Abgemahnt werden Wettbewerbsverstöße nach dem UWG. Gegen einen (fairen) Wettbewerb verstößt, wer unlauter handelt. Eine unlautere Geschäftshandlung ist beispielsweise die Irreführung. Was unter Irreführung speziell bei der Werbung der Heilberufe zu verstehen ist, regelt zusätzlich § 3 HWG. Beide Gesetze bilden die rechtliche Grundlage für Werbung auf dem Gebiet medizinischer Behandlungsmaßnahmen. Ein Verstoß gegen das HWG ist immer auch ein Verstoß gegen das UWG. Im Abmahnschreiben heißt es dann z. B. „Verstoß gegen § 3 HWG in Verbindung mit den §§ 1, 3, 5 UWG“. Unlauter und damit irreführend handelt, wer beispielsweise Behauptungen aufstellt, die er durch entsprechende Studien nicht belegen kann, während Mitbewerber die gleichen Behauptungen nicht aufstellen, eben weil sie sie nicht belegen können. Damit verschafft sich der Abzumahnende einen unlauteren Wettbewerbsvorteil gegenüber seinen Mitbewerbern. Werbebehauptungen können irreführend und täuschend im Sinne des § 5 Abs. 1 Nr. 1 UWG und des § 3 HWG sein. Es darf für diese Behandlungs-/Untersuchungsverfahren nicht mit (weit) übertriebenen und wissenschaftlich nicht gesicherten Aussagen bzw. belegten Wirkungsbehauptungen geworben werden.
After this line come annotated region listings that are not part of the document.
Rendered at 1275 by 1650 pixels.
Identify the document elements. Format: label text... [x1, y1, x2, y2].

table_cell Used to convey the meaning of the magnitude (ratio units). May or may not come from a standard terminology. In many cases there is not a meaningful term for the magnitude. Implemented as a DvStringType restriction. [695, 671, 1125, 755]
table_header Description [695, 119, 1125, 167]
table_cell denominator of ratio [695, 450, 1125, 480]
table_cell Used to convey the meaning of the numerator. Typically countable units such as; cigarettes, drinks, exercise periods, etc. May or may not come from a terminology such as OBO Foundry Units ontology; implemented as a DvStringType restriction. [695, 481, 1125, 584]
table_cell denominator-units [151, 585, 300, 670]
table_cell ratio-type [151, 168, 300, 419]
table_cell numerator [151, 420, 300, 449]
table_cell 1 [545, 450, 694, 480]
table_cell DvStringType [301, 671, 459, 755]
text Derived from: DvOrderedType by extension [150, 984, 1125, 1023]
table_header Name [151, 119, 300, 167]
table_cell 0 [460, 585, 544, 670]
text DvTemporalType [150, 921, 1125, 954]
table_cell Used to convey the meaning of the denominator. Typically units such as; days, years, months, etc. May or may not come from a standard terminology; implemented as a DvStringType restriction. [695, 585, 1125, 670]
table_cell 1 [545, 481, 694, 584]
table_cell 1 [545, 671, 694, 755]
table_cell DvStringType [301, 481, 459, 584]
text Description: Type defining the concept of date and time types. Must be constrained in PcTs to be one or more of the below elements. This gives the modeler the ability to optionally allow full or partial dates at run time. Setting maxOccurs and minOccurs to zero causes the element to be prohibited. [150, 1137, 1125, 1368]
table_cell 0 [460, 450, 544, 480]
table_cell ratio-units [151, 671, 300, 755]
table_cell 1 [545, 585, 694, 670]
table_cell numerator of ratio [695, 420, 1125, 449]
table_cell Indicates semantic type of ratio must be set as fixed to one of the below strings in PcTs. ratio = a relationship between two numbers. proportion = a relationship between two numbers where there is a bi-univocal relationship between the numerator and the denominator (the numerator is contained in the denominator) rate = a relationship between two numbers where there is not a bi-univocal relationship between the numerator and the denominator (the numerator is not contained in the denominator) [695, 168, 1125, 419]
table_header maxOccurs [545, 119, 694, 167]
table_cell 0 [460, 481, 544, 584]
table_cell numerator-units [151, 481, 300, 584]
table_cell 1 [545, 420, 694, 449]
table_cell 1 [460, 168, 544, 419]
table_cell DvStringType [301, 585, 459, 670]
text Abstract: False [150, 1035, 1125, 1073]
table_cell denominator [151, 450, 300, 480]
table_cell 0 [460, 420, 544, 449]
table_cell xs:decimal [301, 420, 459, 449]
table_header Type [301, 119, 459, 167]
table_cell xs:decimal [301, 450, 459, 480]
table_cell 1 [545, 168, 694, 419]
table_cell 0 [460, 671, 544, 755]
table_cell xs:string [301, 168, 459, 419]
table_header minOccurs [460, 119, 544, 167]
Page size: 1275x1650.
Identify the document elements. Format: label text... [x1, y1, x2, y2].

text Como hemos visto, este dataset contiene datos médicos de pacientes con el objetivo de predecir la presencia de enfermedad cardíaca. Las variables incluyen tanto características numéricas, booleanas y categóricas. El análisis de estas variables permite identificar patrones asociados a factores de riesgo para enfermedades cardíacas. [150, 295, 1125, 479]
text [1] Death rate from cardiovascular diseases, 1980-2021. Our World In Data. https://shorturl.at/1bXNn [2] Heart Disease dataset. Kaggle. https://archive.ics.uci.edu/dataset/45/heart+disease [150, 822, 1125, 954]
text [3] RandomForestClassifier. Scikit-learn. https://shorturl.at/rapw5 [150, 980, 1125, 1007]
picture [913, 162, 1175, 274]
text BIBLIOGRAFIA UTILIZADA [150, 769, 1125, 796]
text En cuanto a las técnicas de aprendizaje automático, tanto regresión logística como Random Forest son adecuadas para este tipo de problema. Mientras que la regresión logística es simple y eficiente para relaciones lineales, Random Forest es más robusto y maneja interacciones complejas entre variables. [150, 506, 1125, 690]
Die angesprochenen Verkehrskreise (Patienten/Verbraucher) könnten die Werbung dahin gehend verstehen, dass mithilfe dieser Therapie aufgeführte Wirkungen auf den menschlichen Körper erzielt und die genannten Krankheiten und Leiden wirkungsvoll behandelt werden können. Dies ist jedoch nicht wissenschaftlich nachgewiesen und könnte daher als unzulässig eingeschätzt werden.

Fazit

Mit mehr Reichweite wächst auch die Verantwortung. Infotainment kann für Ärztinnen und Ärzte eine gute Möglichkeit sein, Themen zu adressieren, aufzuklären und gleichzeitig die eigene Tätigkeit für medizinische Laien transparent zu machen. Ärztliche Werbung muss berufsbezogen, sachlich und angemessen sein und darf das Vertrauen in den Berufsstand nicht gefährden. Wer zwar Imagewerbung für sich selbst macht und dabei aber nicht für die Produkte anderer wirbt, ist rechtlich auf der sicheren Seite. So bliebt das große Vertrauen, das Ärzte genießen, auch in den sozialen Netzwerken langfristig erhalten. Medfluencer sind mittlerweile ein fester Bestandteil der Gesundheitskommunikation. Je größer der Account, desto erheblicher der Einfluss auf das Gesundheitsverhalten. Damit einher geht eine besondere Verpflichtung zu Seriosität – gerade auch, weil oft sehr junge Menschen die sozialen Netzwerke konsumieren. Wer mit einer gewissen Seriosität und Sensibilität seinen Account betreut, kann nicht nur Wissen vermitteln, sondern sich auch als Experte und ggf. potenzieller Arbeitgeber positionieren. So gelingt niedrigschwelliger Zugang zu medizinischen Themen und echter Mehrwert – auch für medizinische Laien. Digitale Gesundheitskommunikation ist eine echte Chance für Ärzte, die sie nutzen sollten.